Fortunately, the enlightened application of lean construction principles and constructability protocols can meaningfully mitigate per-square-foot cost and deliver superior quality to any project in the field.

Steve Juan is vice president, preconstruction services at Guarantee Electrical Co. (GECO) in St. Louis; Gary J. Schaeffer, P.E., is special projects engineer, president emeritus, at GECO; and Steven M. Vrenick, P.E., LEED AP, is senior design engineer at GECO. They can be reached at steve.juan@geco.com, gary.schaeffer@geco.com and steven.vrenick@geco.com.

 

 

Sidebar - The power of lean constructability in the field

Particularly in hospital construction, "do-overs" and squandered time create serious budget overruns. The following examples demonstrate the power of lean construction methodology and various constructability protocols to produce favorable outcomes for the owners of health care facilities:

• Replica patient room produces focused feedback from owner. The lean construction project team assembled to produce the first new acute care hospital built in its city in 30 years struck on the idea of building a real-life replica of the virtual patient room it helped create in a computer-aided drafting design program. The room became a project-long reference point for the owner. Before potential changes to room design, finish and electrical/mechanical/special system infrastructure were instituted, they were physically deployed in the room—engendering timely, decisive feedback from the owner.

• Hospital cuts cost of addition by 7 percent. It was necessary to disturb the main power feed of a small community hospital to accommodate a building addition. A three-dimensional, computer-aided preconstruction design providing the plan, isometric and elevation views of new and existing switchgear, and underground and overhead conduit routing produced savings of 7 percent, primarily by cutting the number of craftsman hours that would have otherwise been required in the field.

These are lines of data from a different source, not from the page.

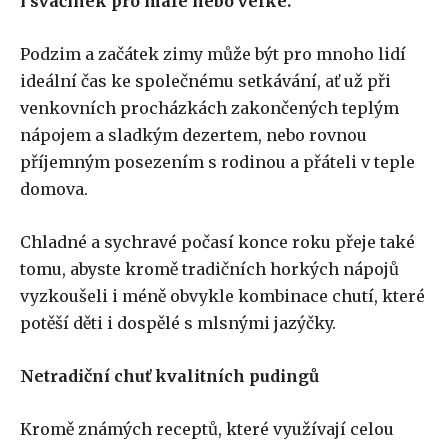
i svačinek pro malé nebo velké.
Podzim a začátek zimy může být pro mnoho lidí
ideální čas ke společnému setkávání, ať už při
venkovních procházkách zakončených teplým
nápojem a sladkým dezertem, nebo rovnou
příjemným posezením s rodinou a přáteli v teple
domova.
Chladné a sychravé počasí konce roku přeje také
tomu, abyste kromě tradičních horkých nápojů
vyzkoušeli i méně obvykle kombinace chutí, které
potěší děti i dospělé s mlsnými jazýčky.
Netradiční chuť kvalitních pudingů
Kromě známých receptů, které využívají celou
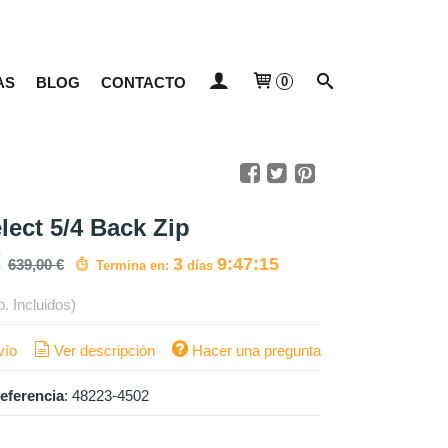
AS
BLOG
CONTACTO
0
ect 5/4 Back Zip
3
9:47:14
639,00 €
Termina en:
días
p. Incluidos)
vío
Ver descripción
Hacer una pregunta
eferencia
:
48223-4502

• Hospital saves $300,000 on patient tower. Applying the collaborative and continuous improvement tenets central to lean
construction enabled another small hospital to save an estimated 5 percent on a $6 million-plus update of its central power plant and the electrical/data/special system installation of a new patient tower. To arrive at the optimal outcome, the preconstruction iterations were created and analyzed for more than one year before fast-track construction commenced.

• Constructability sends a hospital underground. A major urban hospital needed a new patient tower to literally serve as a bridge between a pair of bookend patient towers built decades before. The bridge tower needed to be built on a very tight budget. Preconstruction constructability analysis enabled the project team to conclude that extensive underground service to the new tower was the only practical way to achieve functionality and budget goals. The facility engineer concurred.

• Bigger is better for major hospital. Another major urban hospital sought to add a new patient tower, eight operating rooms and 11 special procedure rooms and to refurbish 16 operating rooms. Constructability analysis revealed that a plan to simply patch added capacity to the hospital's power plant would prove inadequate over the long term. The analysis ultimately convinced the owner to invest more capital short-term in a robust and comprehensive power solution projected to generate significant long-term savings.